Render the stretch of the listing from its start through the line containing "12 oct. 2025" as a numbered list, omitting blank lines.

▶ **Dataset records**

****

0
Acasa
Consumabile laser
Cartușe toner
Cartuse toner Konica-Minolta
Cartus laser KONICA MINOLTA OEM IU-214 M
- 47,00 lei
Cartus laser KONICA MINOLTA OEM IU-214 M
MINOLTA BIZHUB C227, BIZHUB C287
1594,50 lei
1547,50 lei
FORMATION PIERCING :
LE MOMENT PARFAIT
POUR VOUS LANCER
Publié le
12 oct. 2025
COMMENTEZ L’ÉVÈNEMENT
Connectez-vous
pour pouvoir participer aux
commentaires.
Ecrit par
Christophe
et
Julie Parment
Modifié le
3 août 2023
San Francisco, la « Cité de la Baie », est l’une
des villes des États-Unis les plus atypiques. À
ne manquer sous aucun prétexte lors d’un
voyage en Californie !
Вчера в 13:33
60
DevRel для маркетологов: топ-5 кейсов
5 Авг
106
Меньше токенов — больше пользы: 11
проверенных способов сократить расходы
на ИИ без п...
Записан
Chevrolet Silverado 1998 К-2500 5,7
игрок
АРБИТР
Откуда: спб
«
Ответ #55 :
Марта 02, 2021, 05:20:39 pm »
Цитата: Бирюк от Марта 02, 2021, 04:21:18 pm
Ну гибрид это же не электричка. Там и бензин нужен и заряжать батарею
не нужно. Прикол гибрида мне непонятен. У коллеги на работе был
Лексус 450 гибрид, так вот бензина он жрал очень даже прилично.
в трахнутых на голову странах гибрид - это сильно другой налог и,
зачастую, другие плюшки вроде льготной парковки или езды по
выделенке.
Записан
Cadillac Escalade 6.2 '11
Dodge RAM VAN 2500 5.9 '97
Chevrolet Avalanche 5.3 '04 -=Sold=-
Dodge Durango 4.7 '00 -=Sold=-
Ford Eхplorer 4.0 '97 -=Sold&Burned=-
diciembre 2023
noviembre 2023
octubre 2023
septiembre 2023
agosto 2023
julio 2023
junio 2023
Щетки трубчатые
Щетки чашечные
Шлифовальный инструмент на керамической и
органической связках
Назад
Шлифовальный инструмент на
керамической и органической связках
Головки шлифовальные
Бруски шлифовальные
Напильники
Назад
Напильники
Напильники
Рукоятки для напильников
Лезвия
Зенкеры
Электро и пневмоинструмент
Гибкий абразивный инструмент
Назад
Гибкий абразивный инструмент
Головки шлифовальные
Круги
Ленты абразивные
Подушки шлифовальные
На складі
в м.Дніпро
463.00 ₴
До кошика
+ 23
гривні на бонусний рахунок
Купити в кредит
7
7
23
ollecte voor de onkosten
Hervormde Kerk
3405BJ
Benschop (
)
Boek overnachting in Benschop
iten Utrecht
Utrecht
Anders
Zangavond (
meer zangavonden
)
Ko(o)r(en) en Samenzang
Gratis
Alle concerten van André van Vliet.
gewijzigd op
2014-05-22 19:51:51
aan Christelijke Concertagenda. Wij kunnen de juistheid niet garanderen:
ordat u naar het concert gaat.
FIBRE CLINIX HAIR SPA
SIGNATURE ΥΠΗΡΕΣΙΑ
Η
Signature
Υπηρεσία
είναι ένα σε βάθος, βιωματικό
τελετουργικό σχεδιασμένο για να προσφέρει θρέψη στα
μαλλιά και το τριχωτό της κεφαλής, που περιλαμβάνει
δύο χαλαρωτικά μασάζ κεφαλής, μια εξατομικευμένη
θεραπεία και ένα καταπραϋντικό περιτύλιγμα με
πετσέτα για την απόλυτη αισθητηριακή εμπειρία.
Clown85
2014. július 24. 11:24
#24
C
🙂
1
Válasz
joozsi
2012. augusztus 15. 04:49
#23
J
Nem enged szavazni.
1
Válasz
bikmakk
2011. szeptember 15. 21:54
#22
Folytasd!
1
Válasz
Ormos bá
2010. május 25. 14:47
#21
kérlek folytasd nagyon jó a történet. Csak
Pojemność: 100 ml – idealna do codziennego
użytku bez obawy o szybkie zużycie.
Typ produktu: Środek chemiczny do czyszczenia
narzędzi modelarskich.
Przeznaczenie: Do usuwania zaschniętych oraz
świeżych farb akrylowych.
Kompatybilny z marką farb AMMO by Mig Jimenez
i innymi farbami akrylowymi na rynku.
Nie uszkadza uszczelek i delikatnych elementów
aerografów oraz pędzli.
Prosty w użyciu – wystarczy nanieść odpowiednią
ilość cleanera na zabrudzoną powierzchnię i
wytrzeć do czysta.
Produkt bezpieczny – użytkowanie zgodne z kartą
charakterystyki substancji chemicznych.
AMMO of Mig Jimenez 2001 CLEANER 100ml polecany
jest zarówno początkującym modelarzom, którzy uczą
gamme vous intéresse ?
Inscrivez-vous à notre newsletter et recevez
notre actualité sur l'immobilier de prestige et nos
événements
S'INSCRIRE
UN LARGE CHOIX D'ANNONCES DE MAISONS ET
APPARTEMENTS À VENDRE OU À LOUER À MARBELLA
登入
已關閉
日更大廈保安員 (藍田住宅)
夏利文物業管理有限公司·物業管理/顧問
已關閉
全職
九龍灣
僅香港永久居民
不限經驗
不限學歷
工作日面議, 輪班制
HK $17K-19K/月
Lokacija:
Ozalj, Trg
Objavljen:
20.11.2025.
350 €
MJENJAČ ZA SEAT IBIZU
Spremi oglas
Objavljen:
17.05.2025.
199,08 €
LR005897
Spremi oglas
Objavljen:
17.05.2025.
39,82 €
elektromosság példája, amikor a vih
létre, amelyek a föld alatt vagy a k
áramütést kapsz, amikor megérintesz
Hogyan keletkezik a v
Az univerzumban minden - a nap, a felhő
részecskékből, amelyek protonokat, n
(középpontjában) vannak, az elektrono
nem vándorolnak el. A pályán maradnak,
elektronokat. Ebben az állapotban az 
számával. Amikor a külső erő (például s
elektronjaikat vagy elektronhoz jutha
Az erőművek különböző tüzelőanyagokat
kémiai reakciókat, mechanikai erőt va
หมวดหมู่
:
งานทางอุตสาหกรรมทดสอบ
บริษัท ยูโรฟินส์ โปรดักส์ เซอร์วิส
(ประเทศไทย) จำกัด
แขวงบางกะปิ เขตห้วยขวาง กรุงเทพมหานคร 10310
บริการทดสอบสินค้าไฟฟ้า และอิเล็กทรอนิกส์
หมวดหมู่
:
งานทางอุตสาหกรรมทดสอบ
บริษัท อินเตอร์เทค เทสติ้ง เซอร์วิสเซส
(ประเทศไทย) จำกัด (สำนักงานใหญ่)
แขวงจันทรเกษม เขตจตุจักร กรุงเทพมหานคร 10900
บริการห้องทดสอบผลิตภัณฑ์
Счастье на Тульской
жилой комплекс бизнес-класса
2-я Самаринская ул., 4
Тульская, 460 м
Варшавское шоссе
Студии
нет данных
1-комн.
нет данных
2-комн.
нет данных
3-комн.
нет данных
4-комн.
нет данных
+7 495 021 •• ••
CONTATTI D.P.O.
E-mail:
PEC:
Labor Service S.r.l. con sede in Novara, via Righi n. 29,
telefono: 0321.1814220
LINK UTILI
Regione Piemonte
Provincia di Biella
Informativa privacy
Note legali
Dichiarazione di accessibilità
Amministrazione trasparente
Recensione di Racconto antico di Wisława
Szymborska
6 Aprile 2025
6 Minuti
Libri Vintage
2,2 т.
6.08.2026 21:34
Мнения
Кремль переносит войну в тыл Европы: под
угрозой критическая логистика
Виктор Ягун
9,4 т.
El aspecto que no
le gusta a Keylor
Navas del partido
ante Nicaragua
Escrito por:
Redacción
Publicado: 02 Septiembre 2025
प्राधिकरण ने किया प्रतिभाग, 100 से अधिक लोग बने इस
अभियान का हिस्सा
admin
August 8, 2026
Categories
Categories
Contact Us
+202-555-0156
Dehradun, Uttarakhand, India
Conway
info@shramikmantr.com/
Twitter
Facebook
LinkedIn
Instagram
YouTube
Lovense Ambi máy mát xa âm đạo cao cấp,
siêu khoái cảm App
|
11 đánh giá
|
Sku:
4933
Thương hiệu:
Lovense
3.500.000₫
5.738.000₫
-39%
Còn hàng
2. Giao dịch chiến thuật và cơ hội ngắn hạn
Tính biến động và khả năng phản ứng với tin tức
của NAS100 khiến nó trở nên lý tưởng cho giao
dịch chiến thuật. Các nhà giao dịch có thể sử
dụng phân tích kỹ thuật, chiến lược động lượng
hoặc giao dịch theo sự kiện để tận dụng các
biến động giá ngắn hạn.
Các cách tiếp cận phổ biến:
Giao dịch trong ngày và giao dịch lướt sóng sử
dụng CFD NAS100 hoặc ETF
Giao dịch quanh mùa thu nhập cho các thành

****

▶ **RESPONSE FOR THIS EXERCISE**
1. 0
2. Acasa
3. Consumabile laser
4. Cartușe toner
5. Cartuse toner Konica-Minolta
6. Cartus laser KONICA MINOLTA OEM IU-214 M
7. - 47,00 lei
8. Cartus laser KONICA MINOLTA OEM IU-214 M
9. MINOLTA BIZHUB C227, BIZHUB C287
10. 1594,50 lei
11. 1547,50 lei
12. FORMATION PIERCING :
13. LE MOMENT PARFAIT
14. POUR VOUS LANCER
15. Publié le
16. 12 oct. 2025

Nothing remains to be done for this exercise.